• TEXTO FORNECIDO:
__________

Deste modo, os credores da insolvência, quaisquer que sejam, devem reclamar a verificação dos seus créditos, nos termos do art. 128º do CIRE, e dentro do prazo assinalado na sentença declaratória da insolvência. E mesmo o credor que tenha já reconhecido o seu crédito por decisão definitiva “não está dispensado de o reclamar no processo de insolvência, se nele quiser obter pagamento, como resulta, expressamente, do disposto no nº 3 do art. 128.º”.


(…)


É, pois, evidente que de nada serve uma sentença proferida numa ação pendente, se o credor não reclamar o crédito no processo de insolvência na medida em que essa decisão não poderá ser dada execução para cumprimento coercivo, art.88º do CIRE.


(…)


O crédito que a Autora pretende fazer valer não configura uma dívida da massa insolvente, mas, na verdade, uma dívida do insolvente BES.


No caso em apreciação verificamos que a presente ação deu entrada em juízo no dia 27/07/2016, ou seja, depois da declaração de liquidação judicial do BES, foi instaurada contra, entre outros, a Massa Insolvente do BES, o crédito subjacente à anterior a referida de declaração judicial e, por último está alegado um acervo de factos que tipifica claramente a dívida como sendo do insolvente BES.


No dia 21/07/2016 foi proferido, no âmbito do processo nº 18588/16.2 T8LSB, despacho de prosseguimento, nos termos do art. 9º do Dec. Lei 199/2006, o qual foi publicado na plataforma citius, no dia 22 /07/2016, nesse despacho foi, além do mais fixado em 30 dias o prazo para reclamação de créditos, atr. 36º.,alinea j) do CIRE e 9º., nº 2 do Dec. Lei 199/2206.


(…)


Por conseguinte, não é admissível que um credor, em posição de dever reclamar o seu crédito na insolvência, não o reclamasse e, pudesse vir a exercer o seu direito em desrespeito pelos créditos que ali foram reconhecidos e graduados. Se tal fosse possível, estaria absolutamente comprometida a razão de ser e o fim último do processo de insolvência.


A Autora, enquanto credora do insolvente BES, apenas poderá exercer os seus direitos em conformidade com os preceitos do CIRE.


(…)


Existe erro na forma de processo quando há desconformidade entre a forma prevista na lei e a que foi escolhida pelo autor, em face do pedido formulado e da causa em que o sustenta.

__________

• MATERIAL FORNECIDO:
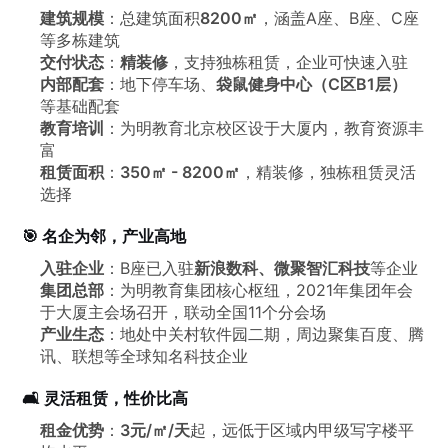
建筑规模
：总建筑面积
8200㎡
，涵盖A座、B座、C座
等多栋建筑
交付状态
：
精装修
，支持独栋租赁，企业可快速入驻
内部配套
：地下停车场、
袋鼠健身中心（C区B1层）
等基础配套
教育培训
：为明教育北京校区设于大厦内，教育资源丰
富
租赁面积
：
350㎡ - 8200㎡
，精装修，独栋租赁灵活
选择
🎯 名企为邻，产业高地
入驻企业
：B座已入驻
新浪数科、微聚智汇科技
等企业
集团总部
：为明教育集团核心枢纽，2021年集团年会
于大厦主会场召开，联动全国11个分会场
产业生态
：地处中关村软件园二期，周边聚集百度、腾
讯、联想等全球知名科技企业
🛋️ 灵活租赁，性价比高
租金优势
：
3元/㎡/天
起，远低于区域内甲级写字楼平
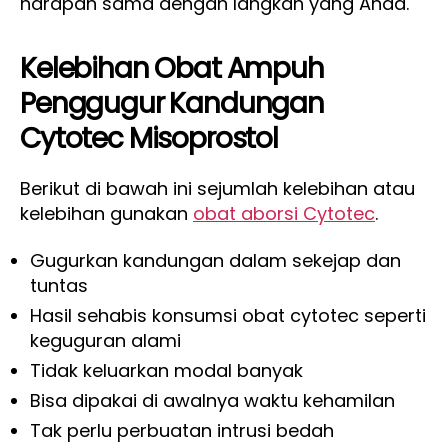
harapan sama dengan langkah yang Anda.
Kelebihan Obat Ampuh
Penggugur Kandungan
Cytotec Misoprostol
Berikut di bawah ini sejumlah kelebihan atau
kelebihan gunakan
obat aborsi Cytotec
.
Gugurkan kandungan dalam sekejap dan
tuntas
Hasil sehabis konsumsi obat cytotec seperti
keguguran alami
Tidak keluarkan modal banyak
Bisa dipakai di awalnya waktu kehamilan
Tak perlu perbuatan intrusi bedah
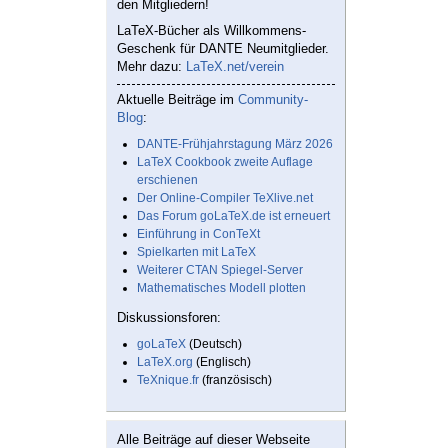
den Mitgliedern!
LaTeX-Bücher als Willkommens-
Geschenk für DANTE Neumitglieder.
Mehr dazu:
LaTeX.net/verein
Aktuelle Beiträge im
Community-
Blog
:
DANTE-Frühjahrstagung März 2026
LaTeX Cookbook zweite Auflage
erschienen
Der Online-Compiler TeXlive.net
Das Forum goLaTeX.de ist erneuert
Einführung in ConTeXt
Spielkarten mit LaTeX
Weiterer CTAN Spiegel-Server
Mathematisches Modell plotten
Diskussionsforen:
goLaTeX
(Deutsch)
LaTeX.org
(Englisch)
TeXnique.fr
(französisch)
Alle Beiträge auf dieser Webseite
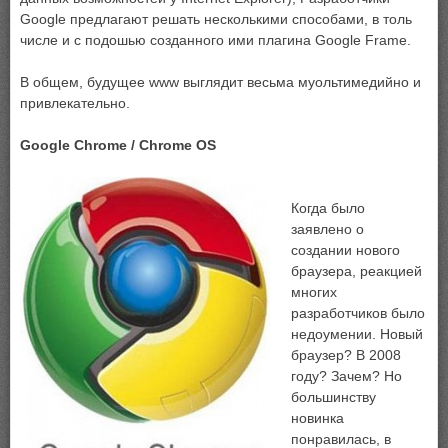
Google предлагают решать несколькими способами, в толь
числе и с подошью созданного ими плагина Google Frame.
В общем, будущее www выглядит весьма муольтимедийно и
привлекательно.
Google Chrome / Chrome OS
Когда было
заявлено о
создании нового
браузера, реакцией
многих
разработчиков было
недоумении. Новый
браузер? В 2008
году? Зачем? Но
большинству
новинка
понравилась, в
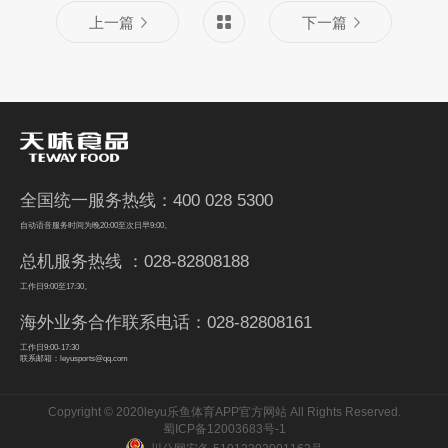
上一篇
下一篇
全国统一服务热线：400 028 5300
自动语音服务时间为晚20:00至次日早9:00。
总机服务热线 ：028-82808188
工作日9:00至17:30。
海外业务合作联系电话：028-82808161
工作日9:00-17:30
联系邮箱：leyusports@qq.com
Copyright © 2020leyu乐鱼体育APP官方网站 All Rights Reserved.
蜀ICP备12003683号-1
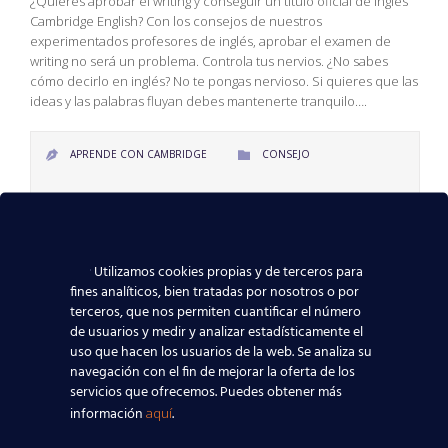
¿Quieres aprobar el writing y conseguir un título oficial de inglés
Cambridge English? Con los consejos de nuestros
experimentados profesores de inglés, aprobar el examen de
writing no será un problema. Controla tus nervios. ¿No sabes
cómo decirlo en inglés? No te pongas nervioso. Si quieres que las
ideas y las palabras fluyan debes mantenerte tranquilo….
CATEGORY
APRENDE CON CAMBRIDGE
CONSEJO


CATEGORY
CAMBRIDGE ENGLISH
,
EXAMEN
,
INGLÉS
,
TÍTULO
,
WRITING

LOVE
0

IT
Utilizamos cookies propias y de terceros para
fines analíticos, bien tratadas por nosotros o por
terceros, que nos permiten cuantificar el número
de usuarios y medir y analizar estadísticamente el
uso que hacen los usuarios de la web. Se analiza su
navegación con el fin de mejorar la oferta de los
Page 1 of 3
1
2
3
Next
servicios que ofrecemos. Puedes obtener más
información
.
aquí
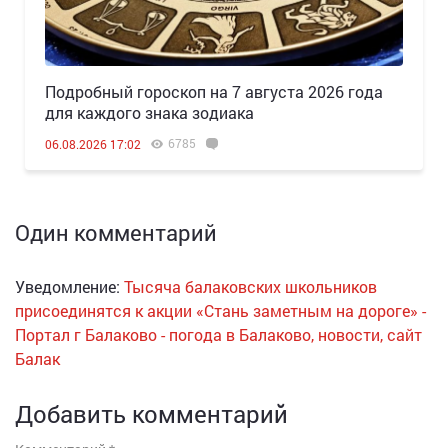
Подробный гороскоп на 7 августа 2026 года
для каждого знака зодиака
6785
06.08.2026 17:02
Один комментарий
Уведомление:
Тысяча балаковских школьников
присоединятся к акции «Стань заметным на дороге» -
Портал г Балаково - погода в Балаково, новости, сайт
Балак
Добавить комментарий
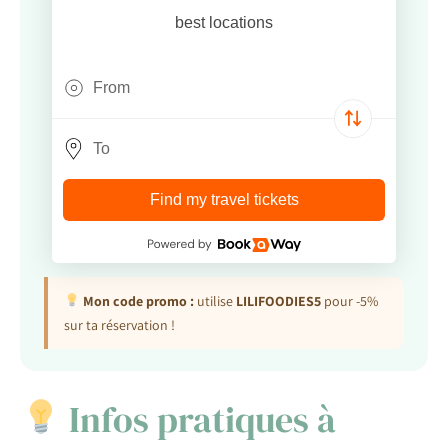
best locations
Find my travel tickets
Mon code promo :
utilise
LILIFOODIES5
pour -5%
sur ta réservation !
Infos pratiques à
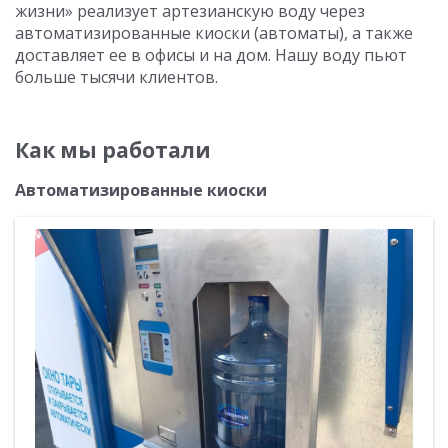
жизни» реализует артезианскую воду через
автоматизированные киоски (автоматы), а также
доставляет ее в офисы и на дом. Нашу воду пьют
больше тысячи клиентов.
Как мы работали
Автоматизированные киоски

__________

• TRABALHO PEDIDO:
a) Segundo o texto sobre a insolvência do BES, em que data deu entrada em juízo a presente ação?
b) Devolva, sem qualquer alteração, o trecho do texto sobre a insolvência do BES desde "O crédito que" até "Dec. Lei 199/2206.", inclusive.
c) Prossiga o texto sobre a insolvência do BES a partir do ponto em que termina.
O material fornecido é independente do texto sobre a insolvência do BES.

• RESULTADOS POR TAREFA:
a) A ação deu entrada em juízo no dia 27/07/2016.

b)
O crédito que a Autora pretende fazer valer não configura uma dívida da massa insolvente, mas, na verdade, uma dívida do insolvente BES.


No caso em apreciação verificamos que a presente ação deu entrada em juízo no dia 27/07/2016, ou seja, depois da declaração de liquidação judicial do BES, foi instaurada contra, entre outros, a Massa Insolvente do BES, o crédito subjacente à anterior a referida de declaração judicial e, por último está alegado um acervo de factos que tipifica claramente a dívida como sendo do insolvente BES.


No dia 21/07/2016 foi proferido, no âmbito do processo nº 18588/16.2 T8LSB, despacho de prosseguimento, nos termos do art. 9º do Dec. Lei 199/2006, o qual foi publicado na plataforma citius, no dia 22 /07/2016, nesse despacho foi, além do mais fixado em 30 dias o prazo para reclamação de créditos, atr. 36º.,alinea j) do CIRE e 9º., nº 2 do Dec. Lei 199/2206.

c)
Com já acima dissemos o pedido que a Autora pretende fazer valer correspondente a forma de processo de reclamação e verificação de créditos, existe erro na forma de processo que, por ser incompatível com a forma escolhida e a petição inicial completamente desajustada, insuscetível de sanação, determina a nulidade do processo nesta parte, com a consequente absolvição da ré Massa Insolvente da instância.


Deste modo julgo procedente a alegada exceção dilatória de nulidade relativamente à Massa Insolvente com a consequente absolvição da ré Massa Insolvente da instância, nos termos dos arts. 278º.nº 1, b) e 494., al. b), ambos do NCPC.


(…)”.





A.b - Quanto a saber se se verifica ou não uma exceção perentória inominada, geradora da ilegitimidade substantiva do demandado Novo Banco S.A. (decisão recorrida)


“ (…)


A responsabilidade imputada pela Autora ao Banco Espirito Santo, S.A., consta da lista de “Passivos Excluídos” que não foram transferidos para o Novo Banco, S A, por força do disposto na Deliberação do BdP de 03.08.2014, na versão consolidada que consta em Anexo à deliberação relativa ao Perímetro, também, do BdP de 29.12.2015.


(…)


Por ser assim, a título de clarificação legislativa, pedida pelo Banco de Portugal, o Governo, através do Decreto-Lei nº140/2015, de 31 de julho, veio determinar que cumprimento das obrigações que não tenham sido transferidas para um adquirente ou para uma instituição de transição não é exigível à instituição objeto de resolução, com exceção daquelas que o Banco de Portugal determine ser indispensável para preservação e valorização do seu ativo”.


(…)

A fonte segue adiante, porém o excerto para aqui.